The need to have liquid assets and the desire to make as much profit as possible present the banks with a problem. The rates of interest on short-term loans tend to be lower than those on long-term loans. The banks are taking bigger risks when they lend money for long periods, and hence they charge higher rates of interest. Long-term loans, however, are illiquid assets. They cannot be ‘called back’ from the borrowed, and the borrower’s IOU cannot be discounted in the money market, which deals in short-term loans.
The problem for the banks, therefore, is that their liquid assets are much less profitable than their illiquid assets. The banks have to try and arrange their lending so that they have sufficient liquidity to meet any probable demands for cash, and sufficient profit to satisfy their shareholders.
· The clearing of cheques
In a banking system with several different banks, it is very likely that many people making payments by cheque will have their accounts at different banks from the people receiving the payments.
For example, suppose that Mrs. Jones, with an account at Lloyds, buys a second-hand car for 5000$ from Mr. Smith and pays for it by cheque. Mr. Smith then pays this cheque into his own bank, say Barclays. Now Mr. Smith cannot receive payment until 5000$ has been transferred from Mrs. Jones’s account at Lloyds to his account at Barclays. Every day millions of such cheques are paid into the banks. It would be impossible to transfer money for each individual payment.
In order to deal with this problem, the banks have cooperated to set up a cheque clearing system. Cheques which are drawn on one bank and are payable to another bank are sent to a clearing house in London where, each day, the amounts which each bank owes to the other banks are totaled. For example, at the end of the day it may be found that the National Westminster owes 6000 million $ to the Midland, while the Midland owes 6500 million $ to the National Westminster. Only the difference of 500$ million needs to be transferred from the Midland to the National Westminster. These inter-bank settlements are carried out by using the accounts which the banks maintain at the Bank of England.
The clearing system. When cheques have passed through the clearing process they are sent to the bank branches on which they were drawn so that, after examination, payments can be made.
Considerable technical changes are taking place in the arrangements for clearing cheques. Increasing use is being made of computers and magnetic tapes to handle and record the transactions between banks.
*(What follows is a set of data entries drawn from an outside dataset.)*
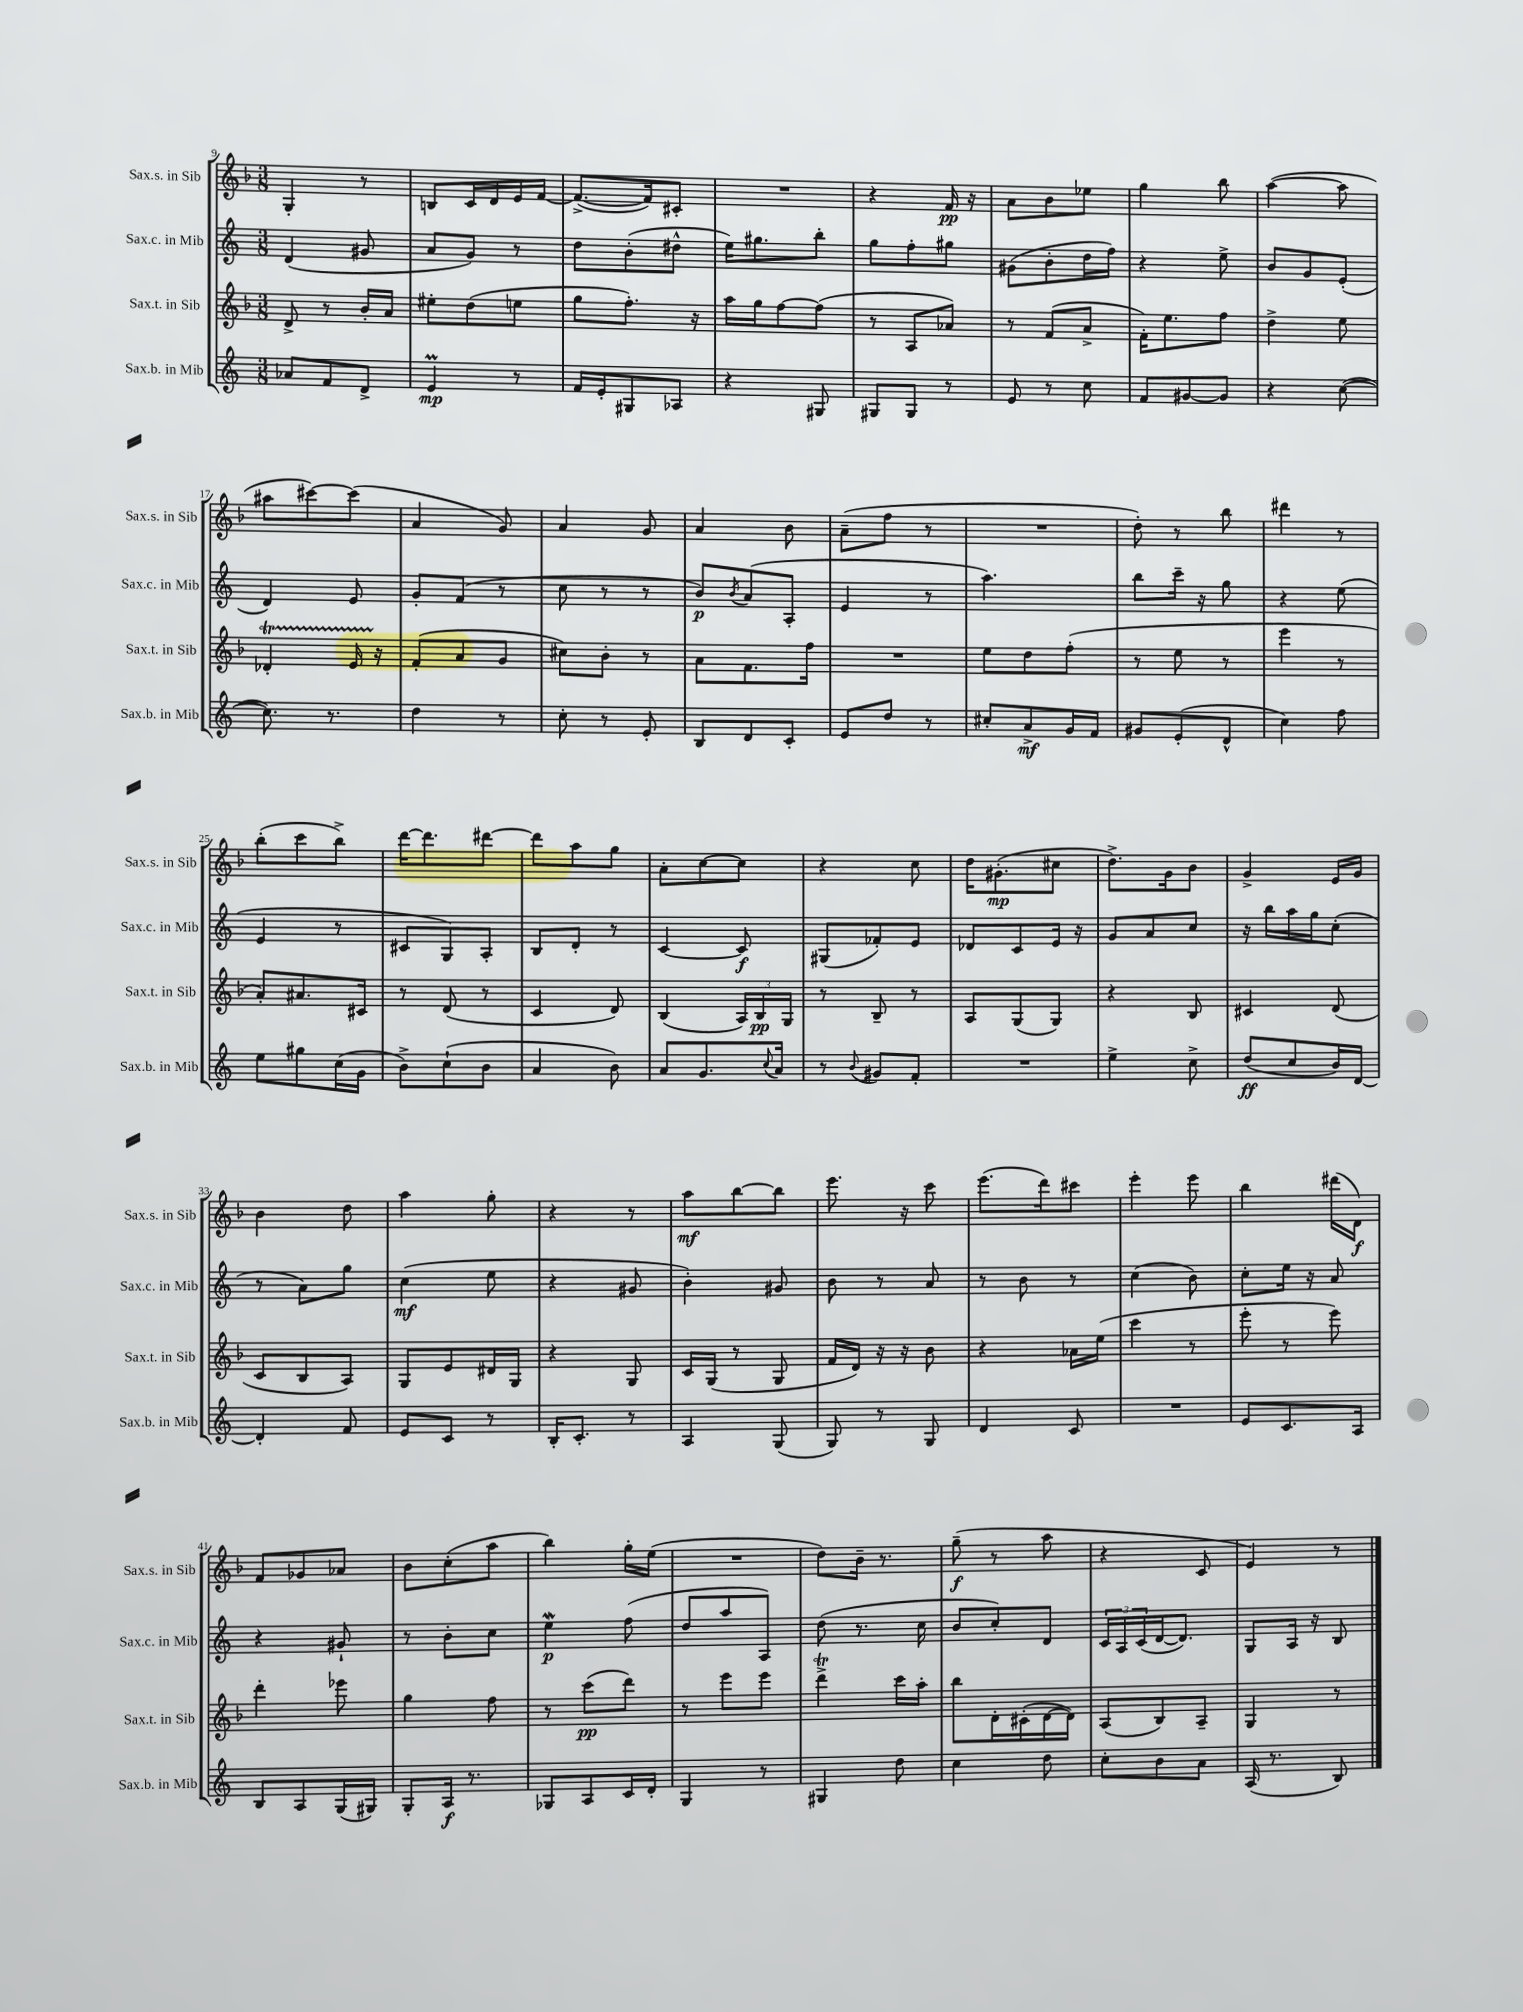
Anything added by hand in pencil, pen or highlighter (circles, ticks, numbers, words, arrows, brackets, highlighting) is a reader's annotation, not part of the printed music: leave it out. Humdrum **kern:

**kern	**kern	**kern	**kern
*staff4	*staff3	*staff2	*staff1
*clefG2	*clefG2	*clefG2	*clefG2
*k[]	*k[b-]	*k[]	*k[b-]
*M3/8	*M3/8	*M3/8	*M3/8
8a-	8d^	(4d	4G'
8f	8r	.	.
8d^	16b-'	8g#	8r
.	16a	.	.
=	=	=	=
4e	8ee#'	8a	8B
.	(8dd	8g)	16c
.	.	.	16d
8r	8ee	8r	16e
.	.	.	[16f
=	=	=	=
16f	8gg	8dd	(8.f^_
16e'	.	.	.
8G#	8.ff')	(8b'	.
.	.	.	16f])
8A-	.	8dd#^^	8c#'
.	16r	.	.
=	=	=	=
4r	16aa	16ee)	4.r
.	16gg	8.gg#	.
.	[8ff	.	.
8G#	(8ff]	8bb'	.
=	=	=	=
8G#	8r	8gg	4r
8G#	8A	8ff'	.
8r	8a-)	8gg#	16f
.	.	.	16r
=	=	=	=
8e	8r	(8g#	8a
8r	(8f	8b'	8b-
8cc	8a^	16dd	8ee-
.	.	16ff)	.
=	=	=	=
8f	16f')	4r	4gg
.	8.ee	.	.
[8g#	.	.	.
8g#]	8ff	8ee^	8bb-
=	=	=	=
4r	4dd^	8b	([4aa
.	.	8g	.
([8cc	8ee	(8e'	8aa]
=	=	=	=
8.cc])	4d-'	4d)	8aa#
.	.	.	[8ccc#)
8.r	.	.	.
.	16e	8e	(8ccc#]
.	16r	.	.
=	=	=	=
4dd	(8f'	8g'	4a
.	8a	(8f	.
8r	8g	8r	8g)
=	=	=	=
8cc'	8cc#)	8cc	4a
8r	8b-'	8r	.
8e'	8r	8r	8g
=	=	=	=
8B	8a	8b)	4a
.	.	8qb	.
8d	8.f	(8a	.
8c'	.	8A'	8b-
.	16ff	.	.
=	=	=	=
8e	4.r	4e	(8a~
8dd	.	.	8ff
8r	.	8r	8r
=	=	=	=
8cc#'	8ee	4.aa)	4.r
8a^	8dd	.	.
16g	(8ff'	.	.
16f	.	.	.
=	=	=	=
8g#	8r	8bb	8dd')
(8e'	8ee	16ccc~	8r
.	.	16r	.
8d^^	8r	8gg	8bb-
=	=	=	=
4cc)	4eee	4r	4ddd#
8ff	8r	(8ee	8r
=	=	=	=
8ee	8a')	4e	(8bb-'
8gg#	8.a#	.	8ccc
(16cc	.	8r	8bb-^)
16g	16c#	.	.
=	=	=	=
8b^)	8r	8c#	[16ddd
.	.	.	8.ddd]
(8cc`	(8d	8G)	.
8b	8r	8A'	[8ddd#
=	=	=	=
4a	4c	8B	8ddd#]
.	.	8d'	8aa
8b)	8d)	8r	8gg
=	=	=	=
8a	(4B-	[4c	8a'
8.g	.	.	[8cc
.	24A)	8c]	8cc]
.	24B-	.	.
8qqcc	.	.	.
16a	.	.	.
.	24G	.	.
=	=	=	=
8r	8r	(8G#	4r
8qqb	.	.	.
8g#	8B-~	8f-')	.
8f'	8r	8e	8cc
=	=	=	=
4.r	8A	8d-	16dd
.	.	.	(8.g#'
.	(8G	8c	.
.	8G)	16e	8cc#
.	.	16r	.
=	=	=	=
4ee^	4r	8g	8.dd^)
.	.	8a	.
.	.	.	16g
8cc^	8B-	8cc	8b-
=	=	=	=
(8dd	4c#	16r	4g^
.	.	16bb	.
8cc	.	16aa	.
.	.	16gg	.
16b)	(8d	(8cc'	16e
[16d	.	.	16g
=	=	=	=
4d']	8c	8r	4b-
.	8B-	8a)	.
8f	8A)	8gg	8dd
=	=	=	=
8e	8G	(4cc	4aa
8c	8e	.	.
8r	16d#	8ee	8gg'
.	16G	.	.
=	=	=	=
16B'	4r	4r	4r
8.c'	.	.	.
8r	8G	8g#	8r
=	=	=	=
4A	16c	4b')	8aa
.	(16G	.	.
.	8r	.	[8bb-
(8G	8G	8g#	8bb-]
=	=	=	=
8G)	16f	8b	8.eee
.	16d)	.	.
8r	16r	8r	.
.	16r	.	16r
8G	8b-	8a	8ccc
=	=	=	=
4d	4r	8r	(8.eee
.	.	8b	.
.	.	.	16ddd)
8c	16a-	8r	8ccc#
.	(16ee	.	.
=	=	=	=
4.r	4ccc	(4cc	4eee'
.	8r	8b)	8eee
=	=	=	=
8e	8eee'	8cc'	4bb-
8.c	8r	16ee	.
.	.	16r	.
.	8eee)	8a	(16ddd#
16A	.	.	16d)
=	=	=	=
8B	4ddd'	4r	8f
8A	.	.	8g-
(16G	8eee-	8g#`	8a-
16G#)	.	.	.
=	=	=	=
8G'	4gg	8r	8b-
16A	.	8b'	(8cc'
8.r	.	.	.
.	8ff	8cc	8aa
=	=	=	=
8G-	8r	4ee	4bb-)
8A	(8ccc	.	.
16c	8ddd)	(8ff	16gg'
16d'	.	.	(16ee
=	=	=	=
4G	8r	8dd	4.r
.	8eee	8aa	.
8r	8eee	8A)	.
=	=	=	=
4G#	4ddd^	(8dd	8dd)
.	.	8.r	16b-~
.	.	.	8.r
8dd	16ccc	.	.
.	16aa'	16cc	.
=	=	=	=
4cc	8bb-	8b	(8gg~
.	16d'	8cc')	8r
.	(16c#'	.	.
8dd	[16d	8d	8aa
.	16d])	.	.
=	=	=	=
8cc'	(8A	24c	4r
.	.	24A	.
.	.	(24c	.
8b	8B-)	[16d	.
.	.	8.d])	.
8a	8A~	.	8c
=	=	=	=
(16A	4G	8G	4e)
8.r	.	.	.
.	.	16A	.
.	.	16r	.
8B)	8r	8B	8r
==	==	==	==
*-	*-	*-	*-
3.7.6 The Trustee Savings Bank
In the 19th century, commercial banks were used mainly by the wealthy and by trades. This led to a number of savings banks being set up to accept the small savings of low-income households and to encourage the habit of saving. The Trustee Savings Banks have developed from these small beginning and now have some 1600 branches. In more recent times, they have extended their operations and offer the full range of banking services. They are now owned and controlled by a holding company, the TSB Group plc.
3.7.7 The National Saving Bank
This bank was also set up to encourage the small saver. One of its advantages is that it operates through post offices, which gives it more ‘branches’ than any other bank. The funds accumulated in the NSB are loaned to the government.
3.7.8 The National Girobank
This was established in 1968 to provide a simple means of transferring money by using the facilities of the Post Office. Account holders can make and receive payments by means of giro cheques, and money can be withdraw and paid in at post offices. The National Girobank has also gradually extended its range of banking services to include standing orders, travellers cheques and the provision of loans. As is the case with the NSB, its accumulated funds are loaned to the government.